[[ INFORMATION SHOWN open ]]

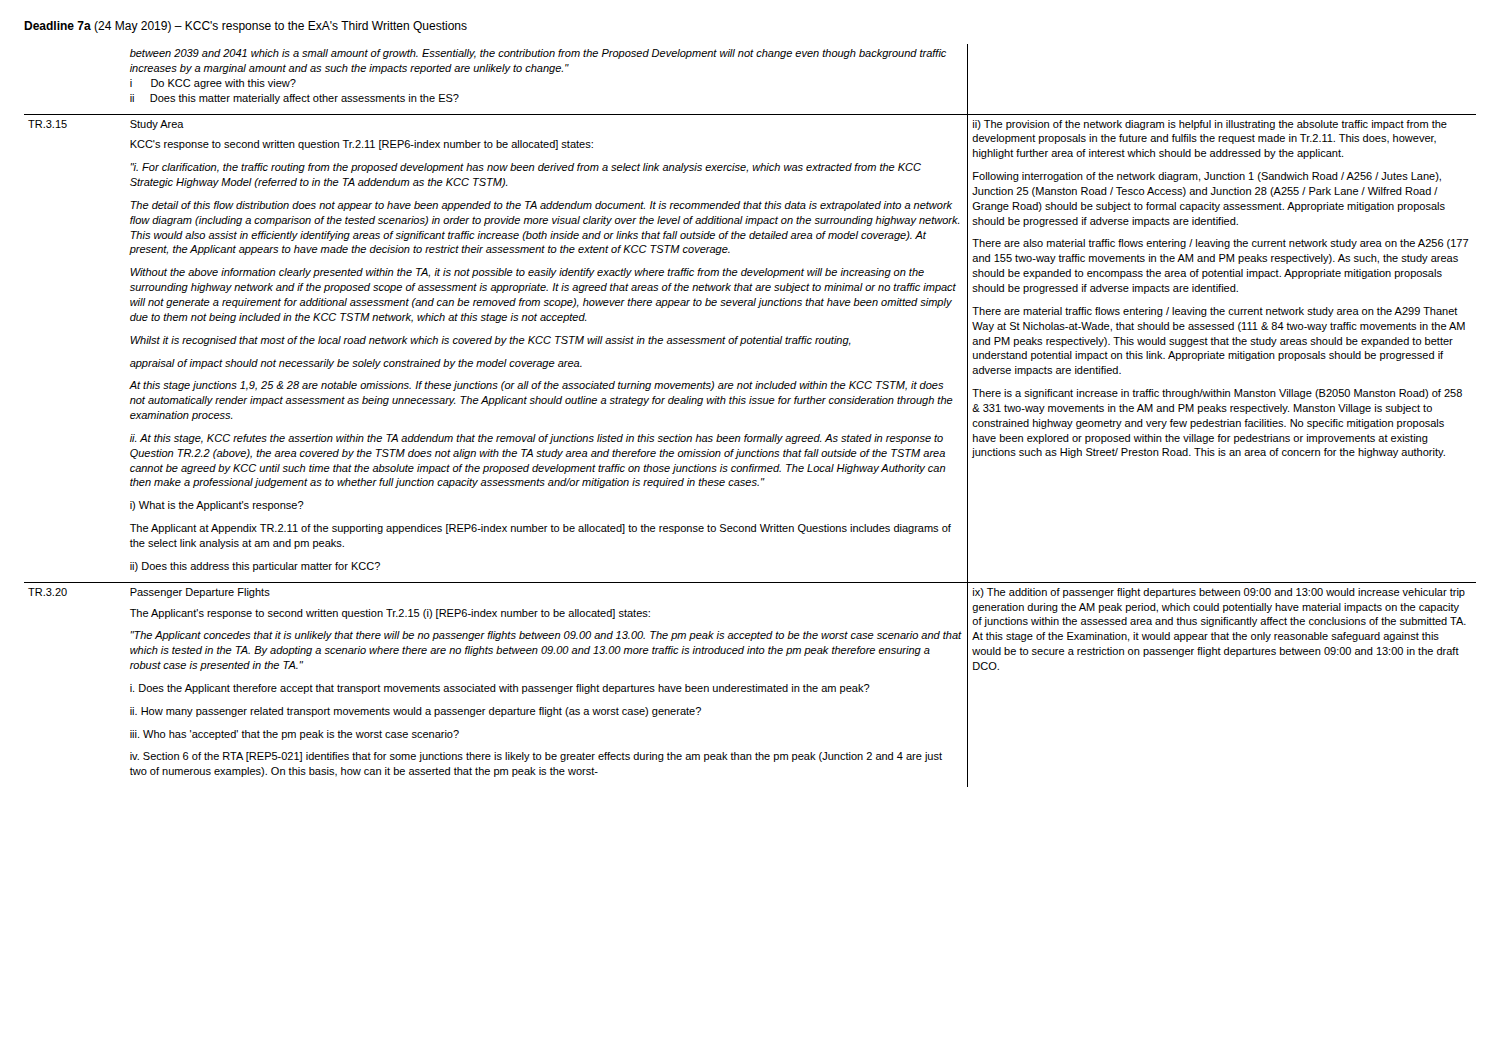Deadline 7a (24 May 2019) – KCC's response to the ExA's Third Written Questions
| | between 2039 and 2041 which is a small amount of growth. Essentially, the contribution from the Proposed Development will not change even though background traffic increases by a marginal amount and as such the impacts reported are unlikely to change." i Do KCC agree with this view? ii Does this matter materially affect other assessments in the ES? | |
| TR.3.15 | Study Area KCC's response to second written question Tr.2.11 [REP6-index number to be allocated] states: "i. For clarification, the traffic routing from the proposed development has now been derived from a select link analysis exercise, which was extracted from the KCC Strategic Highway Model (referred to in the TA addendum as the KCC TSTM). The detail of this flow distribution does not appear to have been appended to the TA addendum document. It is recommended that this data is extrapolated into a network flow diagram (including a comparison of the tested scenarios) in order to provide more visual clarity over the level of additional impact on the surrounding highway network. This would also assist in efficiently identifying areas of significant traffic increase (both inside and or links that fall outside of the detailed area of model coverage). At present, the Applicant appears to have made the decision to restrict their assessment to the extent of KCC TSTM coverage. Without the above information clearly presented within the TA, it is not possible to easily identify exactly where traffic from the development will be increasing on the surrounding highway network and if the proposed scope of assessment is appropriate. It is agreed that areas of the network that are subject to minimal or no traffic impact will not generate a requirement for additional assessment (and can be removed from scope), however there appear to be several junctions that have been omitted simply due to them not being included in the KCC TSTM network, which at this stage is not accepted. Whilst it is recognised that most of the local road network which is covered by the KCC TSTM will assist in the assessment of potential traffic routing, appraisal of impact should not necessarily be solely constrained by the model coverage area. At this stage junctions 1,9, 25 & 28 are notable omissions. If these junctions (or all of the associated turning movements) are not included within the KCC TSTM, it does not automatically render impact assessment as being unnecessary. The Applicant should outline a strategy for dealing with this issue for further consideration through the examination process. ii. At this stage, KCC refutes the assertion within the TA addendum that the removal of junctions listed in this section has been formally agreed. As stated in response to Question TR.2.2 (above), the area covered by the TSTM does not align with the TA study area and therefore the omission of junctions that fall outside of the TSTM area cannot be agreed by KCC until such time that the absolute impact of the proposed development traffic on those junctions is confirmed. The Local Highway Authority can then make a professional judgement as to whether full junction capacity assessments and/or mitigation is required in these cases." i) What is the Applicant's response? The Applicant at Appendix TR.2.11 of the supporting appendices [REP6-index number to be allocated] to the response to Second Written Questions includes diagrams of the select link analysis at am and pm peaks. ii) Does this address this particular matter for KCC? | ii) The provision of the network diagram is helpful in illustrating the absolute traffic impact from the development proposals in the future and fulfils the request made in Tr.2.11. This does, however, highlight further area of interest which should be addressed by the applicant. Following interrogation of the network diagram, Junction 1 (Sandwich Road / A256 / Jutes Lane), Junction 25 (Manston Road / Tesco Access) and Junction 28 (A255 / Park Lane / Wilfred Road / Grange Road) should be subject to formal capacity assessment. Appropriate mitigation proposals should be progressed if adverse impacts are identified. There are also material traffic flows entering / leaving the current network study area on the A256 (177 and 155 two-way traffic movements in the AM and PM peaks respectively). As such, the study areas should be expanded to encompass the area of potential impact. Appropriate mitigation proposals should be progressed if adverse impacts are identified. There are material traffic flows entering / leaving the current network study area on the A299 Thanet Way at St Nicholas-at-Wade, that should be assessed (111 & 84 two-way traffic movements in the AM and PM peaks respectively). This would suggest that the study areas should be expanded to better understand potential impact on this link. Appropriate mitigation proposals should be progressed if adverse impacts are identified. There is a significant increase in traffic through/within Manston Village (B2050 Manston Road) of 258 & 331 two-way movements in the AM and PM peaks respectively. Manston Village is subject to constrained highway geometry and very few pedestrian facilities. No specific mitigation proposals have been explored or proposed within the village for pedestrians or improvements at existing junctions such as High Street/ Preston Road. This is an area of concern for the highway authority. |
| TR.3.20 | Passenger Departure Flights The Applicant's response to second written question Tr.2.15 (i) [REP6-index number to be allocated] states: "The Applicant concedes that it is unlikely that there will be no passenger flights between 09.00 and 13.00. The pm peak is accepted to be the worst case scenario and that which is tested in the TA. By adopting a scenario where there are no flights between 09.00 and 13.00 more traffic is introduced into the pm peak therefore ensuring a robust case is presented in the TA." i. Does the Applicant therefore accept that transport movements associated with passenger flight departures have been underestimated in the am peak? ii. How many passenger related transport movements would a passenger departure flight (as a worst case) generate? iii. Who has 'accepted' that the pm peak is the worst case scenario? iv. Section 6 of the RTA [REP5-021] identifies that for some junctions there is likely to be greater effects during the am peak than the pm peak (Junction 2 and 4 are just two of numerous examples). On this basis, how can it be asserted that the pm peak is the worst- | ix) The addition of passenger flight departures between 09:00 and 13:00 would increase vehicular trip generation during the AM peak period, which could potentially have material impacts on the capacity of junctions within the assessed area and thus significantly affect the conclusions of the submitted TA. At this stage of the Examination, it would appear that the only reasonable safeguard against this would be to secure a restriction on passenger flight departures between 09:00 and 13:00 in the draft DCO. |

[[ INFORMATION SHOWN closed ]]

TASK DETAILS →
Exact repetition of each line above is expected; images are to be omitted.

TASK RESPONSE →
Deadline 7a (24 May 2019) – KCC's response to the ExA's Third Written Questions
| | between 2039 and 2041 which is a small amount of growth. Essentially, the contribution from the Proposed Development will not change even though background traffic increases by a marginal amount and as such the impacts reported are unlikely to change." i Do KCC agree with this view? ii Does this matter materially affect other assessments in the ES? | |
| TR.3.15 | Study Area KCC's response to second written question Tr.2.11 [REP6-index number to be allocated] states: "i. For clarification, the traffic routing from the proposed development has now been derived from a select link analysis exercise, which was extracted from the KCC Strategic Highway Model (referred to in the TA addendum as the KCC TSTM). The detail of this flow distribution does not appear to have been appended to the TA addendum document. It is recommended that this data is extrapolated into a network flow diagram (including a comparison of the tested scenarios) in order to provide more visual clarity over the level of additional impact on the surrounding highway network. This would also assist in efficiently identifying areas of significant traffic increase (both inside and or links that fall outside of the detailed area of model coverage). At present, the Applicant appears to have made the decision to restrict their assessment to the extent of KCC TSTM coverage. Without the above information clearly presented within the TA, it is not possible to easily identify exactly where traffic from the development will be increasing on the surrounding highway network and if the proposed scope of assessment is appropriate. It is agreed that areas of the network that are subject to minimal or no traffic impact will not generate a requirement for additional assessment (and can be removed from scope), however there appear to be several junctions that have been omitted simply due to them not being included in the KCC TSTM network, which at this stage is not accepted. Whilst it is recognised that most of the local road network which is covered by the KCC TSTM will assist in the assessment of potential traffic routing, appraisal of impact should not necessarily be solely constrained by the model coverage area. At this stage junctions 1,9, 25 & 28 are notable omissions. If these junctions (or all of the associated turning movements) are not included within the KCC TSTM, it does not automatically render impact assessment as being unnecessary. The Applicant should outline a strategy for dealing with this issue for further consideration through the examination process. ii. At this stage, KCC refutes the assertion within the TA addendum that the removal of junctions listed in this section has been formally agreed. As stated in response to Question TR.2.2 (above), the area covered by the TSTM does not align with the TA study area and therefore the omission of junctions that fall outside of the TSTM area cannot be agreed by KCC until such time that the absolute impact of the proposed development traffic on those junctions is confirmed. The Local Highway Authority can then make a professional judgement as to whether full junction capacity assessments and/or mitigation is required in these cases." i) What is the Applicant's response? The Applicant at Appendix TR.2.11 of the supporting appendices [REP6-index number to be allocated] to the response to Second Written Questions includes diagrams of the select link analysis at am and pm peaks. ii) Does this address this particular matter for KCC? | ii) The provision of the network diagram is helpful in illustrating the absolute traffic impact from the development proposals in the future and fulfils the request made in Tr.2.11. This does, however, highlight further area of interest which should be addressed by the applicant. Following interrogation of the network diagram, Junction 1 (Sandwich Road / A256 / Jutes Lane), Junction 25 (Manston Road / Tesco Access) and Junction 28 (A255 / Park Lane / Wilfred Road / Grange Road) should be subject to formal capacity assessment. Appropriate mitigation proposals should be progressed if adverse impacts are identified. There are also material traffic flows entering / leaving the current network study area on the A256 (177 and 155 two-way traffic movements in the AM and PM peaks respectively). As such, the study areas should be expanded to encompass the area of potential impact. Appropriate mitigation proposals should be progressed if adverse impacts are identified. There are material traffic flows entering / leaving the current network study area on the A299 Thanet Way at St Nicholas-at-Wade, that should be assessed (111 & 84 two-way traffic movements in the AM and PM peaks respectively). This would suggest that the study areas should be expanded to better understand potential impact on this link. Appropriate mitigation proposals should be progressed if adverse impacts are identified. There is a significant increase in traffic through/within Manston Village (B2050 Manston Road) of 258 & 331 two-way movements in the AM and PM peaks respectively. Manston Village is subject to constrained highway geometry and very few pedestrian facilities. No specific mitigation proposals have been explored or proposed within the village for pedestrians or improvements at existing junctions such as High Street/ Preston Road. This is an area of concern for the highway authority. |
| TR.3.20 | Passenger Departure Flights The Applicant's response to second written question Tr.2.15 (i) [REP6-index number to be allocated] states: "The Applicant concedes that it is unlikely that there will be no passenger flights between 09.00 and 13.00. The pm peak is accepted to be the worst case scenario and that which is tested in the TA. By adopting a scenario where there are no flights between 09.00 and 13.00 more traffic is introduced into the pm peak therefore ensuring a robust case is presented in the TA." i. Does the Applicant therefore accept that transport movements associated with passenger flight departures have been underestimated in the am peak? ii. How many passenger related transport movements would a passenger departure flight (as a worst case) generate? iii. Who has 'accepted' that the pm peak is the worst case scenario? iv. Section 6 of the RTA [REP5-021] identifies that for some junctions there is likely to be greater effects during the am peak than the pm peak (Junction 2 and 4 are just two of numerous examples). On this basis, how can it be asserted that the pm peak is the worst- | ix) The addition of passenger flight departures between 09:00 and 13:00 would increase vehicular trip generation during the AM peak period, which could potentially have material impacts on the capacity of junctions within the assessed area and thus significantly affect the conclusions of the submitted TA. At this stage of the Examination, it would appear that the only reasonable safeguard against this would be to secure a restriction on passenger flight departures between 09:00 and 13:00 in the draft DCO. |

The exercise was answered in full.